Excerpts from a dataset:
"""

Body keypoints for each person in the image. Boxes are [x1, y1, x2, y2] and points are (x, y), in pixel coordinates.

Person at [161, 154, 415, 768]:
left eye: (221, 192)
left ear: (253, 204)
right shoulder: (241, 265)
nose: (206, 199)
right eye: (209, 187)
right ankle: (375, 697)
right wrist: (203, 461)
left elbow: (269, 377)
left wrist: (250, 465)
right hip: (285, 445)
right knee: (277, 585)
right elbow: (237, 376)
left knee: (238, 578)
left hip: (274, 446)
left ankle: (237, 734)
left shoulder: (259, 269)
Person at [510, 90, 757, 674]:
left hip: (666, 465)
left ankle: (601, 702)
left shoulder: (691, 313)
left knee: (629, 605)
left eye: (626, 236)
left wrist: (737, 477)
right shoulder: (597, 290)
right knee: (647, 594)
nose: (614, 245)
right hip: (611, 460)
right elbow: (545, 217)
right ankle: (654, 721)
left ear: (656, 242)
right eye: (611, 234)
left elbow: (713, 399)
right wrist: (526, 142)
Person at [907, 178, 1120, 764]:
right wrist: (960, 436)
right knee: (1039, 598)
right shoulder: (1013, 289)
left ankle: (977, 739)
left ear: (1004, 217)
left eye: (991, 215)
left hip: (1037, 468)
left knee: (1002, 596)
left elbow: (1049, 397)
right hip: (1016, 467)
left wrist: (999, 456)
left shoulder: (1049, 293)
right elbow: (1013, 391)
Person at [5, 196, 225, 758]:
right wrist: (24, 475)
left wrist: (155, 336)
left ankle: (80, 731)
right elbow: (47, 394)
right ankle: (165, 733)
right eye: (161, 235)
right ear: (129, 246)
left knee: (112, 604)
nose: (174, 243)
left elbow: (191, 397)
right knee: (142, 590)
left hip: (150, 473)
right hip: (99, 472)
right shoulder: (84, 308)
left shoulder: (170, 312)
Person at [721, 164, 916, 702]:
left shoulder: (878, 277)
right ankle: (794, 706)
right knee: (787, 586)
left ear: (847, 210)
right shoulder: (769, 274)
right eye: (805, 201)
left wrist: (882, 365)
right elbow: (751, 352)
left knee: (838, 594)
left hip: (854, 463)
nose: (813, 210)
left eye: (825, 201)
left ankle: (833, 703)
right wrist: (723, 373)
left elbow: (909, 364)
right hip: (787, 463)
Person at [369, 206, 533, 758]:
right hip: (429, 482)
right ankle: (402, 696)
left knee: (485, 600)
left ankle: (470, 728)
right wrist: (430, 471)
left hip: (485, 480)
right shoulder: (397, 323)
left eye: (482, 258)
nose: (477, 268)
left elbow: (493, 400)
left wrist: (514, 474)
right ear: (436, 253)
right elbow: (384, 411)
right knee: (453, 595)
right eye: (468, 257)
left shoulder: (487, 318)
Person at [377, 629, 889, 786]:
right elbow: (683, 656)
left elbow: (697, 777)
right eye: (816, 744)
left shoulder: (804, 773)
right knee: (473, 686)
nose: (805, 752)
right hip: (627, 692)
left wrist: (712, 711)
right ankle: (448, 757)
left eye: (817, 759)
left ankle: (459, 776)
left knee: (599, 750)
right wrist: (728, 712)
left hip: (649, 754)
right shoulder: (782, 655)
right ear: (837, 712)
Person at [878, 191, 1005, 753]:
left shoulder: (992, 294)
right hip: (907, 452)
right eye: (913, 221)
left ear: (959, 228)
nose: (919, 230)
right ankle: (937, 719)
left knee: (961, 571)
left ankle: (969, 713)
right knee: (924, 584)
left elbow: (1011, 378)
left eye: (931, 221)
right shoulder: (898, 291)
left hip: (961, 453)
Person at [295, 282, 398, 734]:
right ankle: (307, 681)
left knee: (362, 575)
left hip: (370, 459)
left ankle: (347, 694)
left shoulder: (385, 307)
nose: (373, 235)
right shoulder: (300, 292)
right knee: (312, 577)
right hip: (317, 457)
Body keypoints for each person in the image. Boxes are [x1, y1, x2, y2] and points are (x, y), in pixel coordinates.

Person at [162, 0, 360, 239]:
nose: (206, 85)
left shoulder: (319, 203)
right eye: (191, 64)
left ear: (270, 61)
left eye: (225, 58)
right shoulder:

"""
"""

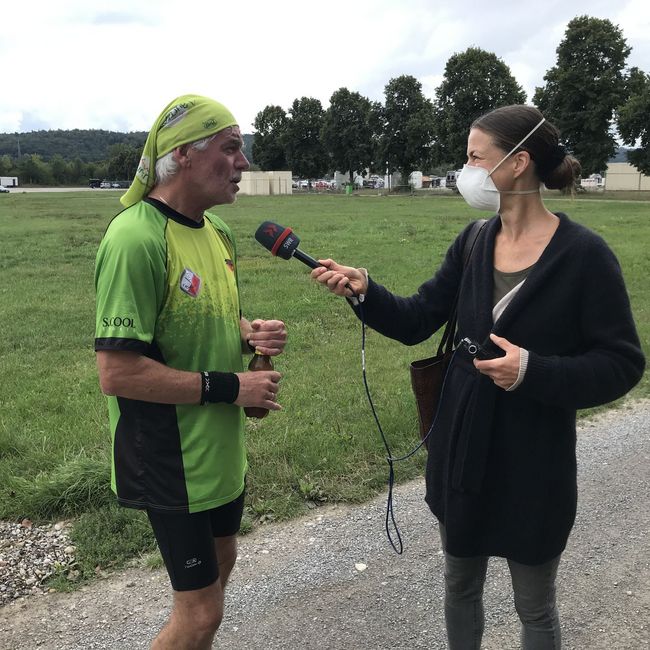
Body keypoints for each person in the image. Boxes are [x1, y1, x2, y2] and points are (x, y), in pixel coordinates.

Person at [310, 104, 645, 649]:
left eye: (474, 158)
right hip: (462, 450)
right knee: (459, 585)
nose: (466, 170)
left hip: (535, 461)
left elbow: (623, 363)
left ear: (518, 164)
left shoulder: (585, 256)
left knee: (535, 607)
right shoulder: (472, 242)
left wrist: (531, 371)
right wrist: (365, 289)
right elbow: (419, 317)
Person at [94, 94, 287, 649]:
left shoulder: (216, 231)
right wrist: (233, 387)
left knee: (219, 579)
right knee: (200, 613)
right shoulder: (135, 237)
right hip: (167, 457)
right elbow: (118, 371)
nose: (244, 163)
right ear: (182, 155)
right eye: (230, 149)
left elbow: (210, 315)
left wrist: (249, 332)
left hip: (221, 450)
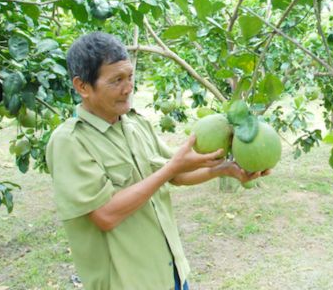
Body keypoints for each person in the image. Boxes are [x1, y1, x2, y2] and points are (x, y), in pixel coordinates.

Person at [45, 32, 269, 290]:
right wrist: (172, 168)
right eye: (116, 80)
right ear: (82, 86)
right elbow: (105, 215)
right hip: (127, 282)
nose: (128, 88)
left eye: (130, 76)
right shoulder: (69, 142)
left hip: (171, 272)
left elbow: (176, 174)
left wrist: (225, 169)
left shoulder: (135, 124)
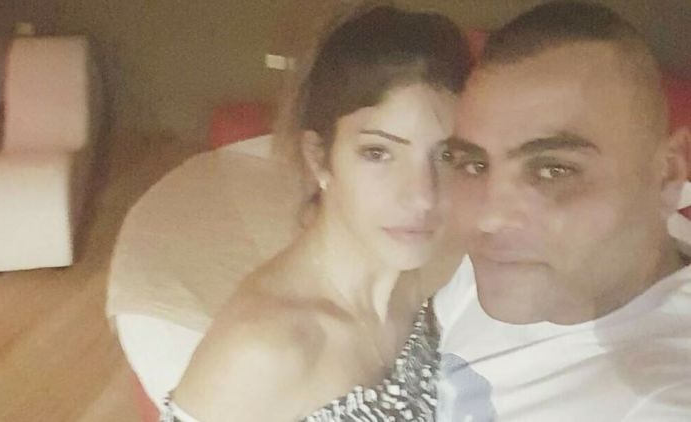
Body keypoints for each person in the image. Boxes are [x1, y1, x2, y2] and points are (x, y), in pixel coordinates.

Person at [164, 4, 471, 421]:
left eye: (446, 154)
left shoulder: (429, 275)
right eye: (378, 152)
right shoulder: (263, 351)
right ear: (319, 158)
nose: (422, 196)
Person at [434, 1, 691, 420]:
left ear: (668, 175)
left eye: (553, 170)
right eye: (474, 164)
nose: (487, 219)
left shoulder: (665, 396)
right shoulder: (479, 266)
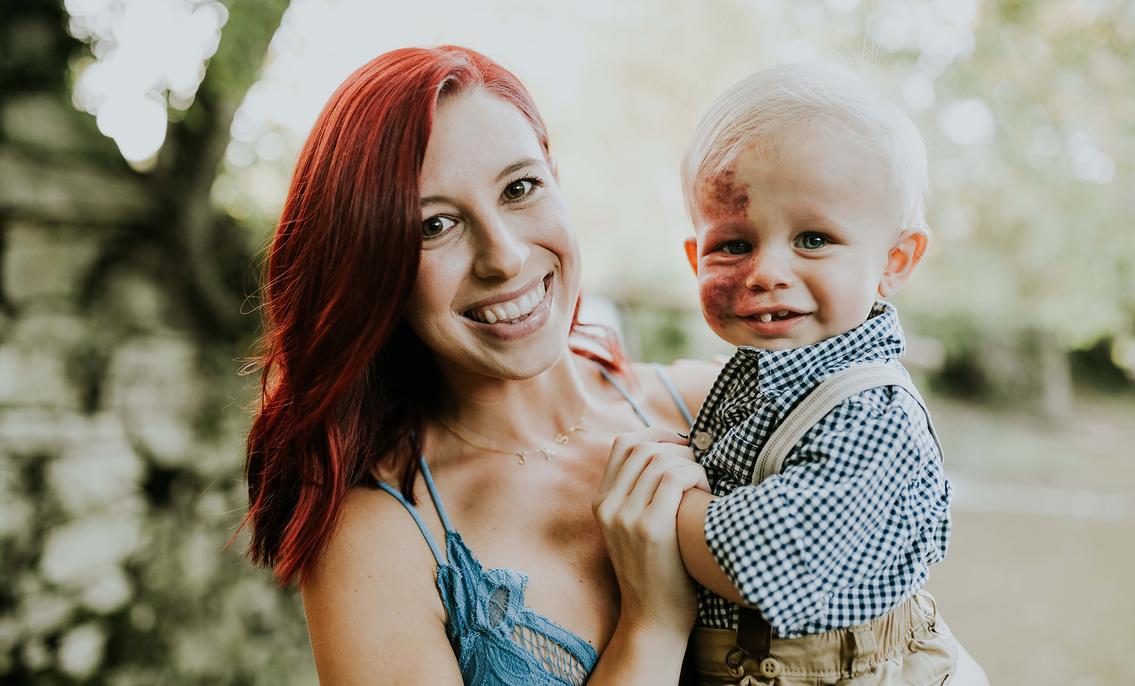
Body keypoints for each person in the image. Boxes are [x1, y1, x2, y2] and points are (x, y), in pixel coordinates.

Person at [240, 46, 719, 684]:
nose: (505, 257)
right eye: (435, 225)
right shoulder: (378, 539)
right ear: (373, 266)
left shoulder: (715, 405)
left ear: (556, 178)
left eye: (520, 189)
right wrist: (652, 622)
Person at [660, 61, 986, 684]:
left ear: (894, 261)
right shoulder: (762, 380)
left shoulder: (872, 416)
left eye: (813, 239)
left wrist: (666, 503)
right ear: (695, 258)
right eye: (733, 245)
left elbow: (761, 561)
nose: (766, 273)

"""

> Requirement
Given the records above, return exactly the lines starting at the line containing "right hip: (99, 472)" and ending at the line containing "left wrist: (882, 365)", including both.

> Task output
right hip: (99, 472)
right shoulder: (84, 308)
left shoulder: (170, 312)
Person at [721, 164, 916, 702]:
left shoulder: (878, 277)
right ankle: (794, 706)
right knee: (787, 586)
left ear: (847, 210)
right shoulder: (769, 274)
right eye: (805, 201)
left wrist: (882, 365)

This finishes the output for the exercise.